### Records to process
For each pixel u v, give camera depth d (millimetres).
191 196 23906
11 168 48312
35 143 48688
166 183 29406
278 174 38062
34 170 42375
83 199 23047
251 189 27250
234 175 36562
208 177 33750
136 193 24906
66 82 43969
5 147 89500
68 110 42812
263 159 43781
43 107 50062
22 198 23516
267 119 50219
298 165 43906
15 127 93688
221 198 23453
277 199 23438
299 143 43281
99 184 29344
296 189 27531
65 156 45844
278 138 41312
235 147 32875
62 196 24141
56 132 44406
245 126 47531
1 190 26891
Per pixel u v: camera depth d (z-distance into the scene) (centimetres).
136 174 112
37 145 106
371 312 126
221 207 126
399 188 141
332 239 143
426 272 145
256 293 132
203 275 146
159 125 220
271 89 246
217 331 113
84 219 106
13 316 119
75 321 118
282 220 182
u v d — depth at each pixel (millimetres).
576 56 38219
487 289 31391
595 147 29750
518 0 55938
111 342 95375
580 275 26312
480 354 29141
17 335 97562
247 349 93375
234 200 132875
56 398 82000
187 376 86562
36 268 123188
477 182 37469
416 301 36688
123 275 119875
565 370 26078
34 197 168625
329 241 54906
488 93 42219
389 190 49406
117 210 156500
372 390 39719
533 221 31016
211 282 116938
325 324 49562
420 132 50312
######
◆ Task brief ◆
Across the lines of the material above, tally those holding the word "each" and state the number by itself.

◆ Task result ◆
2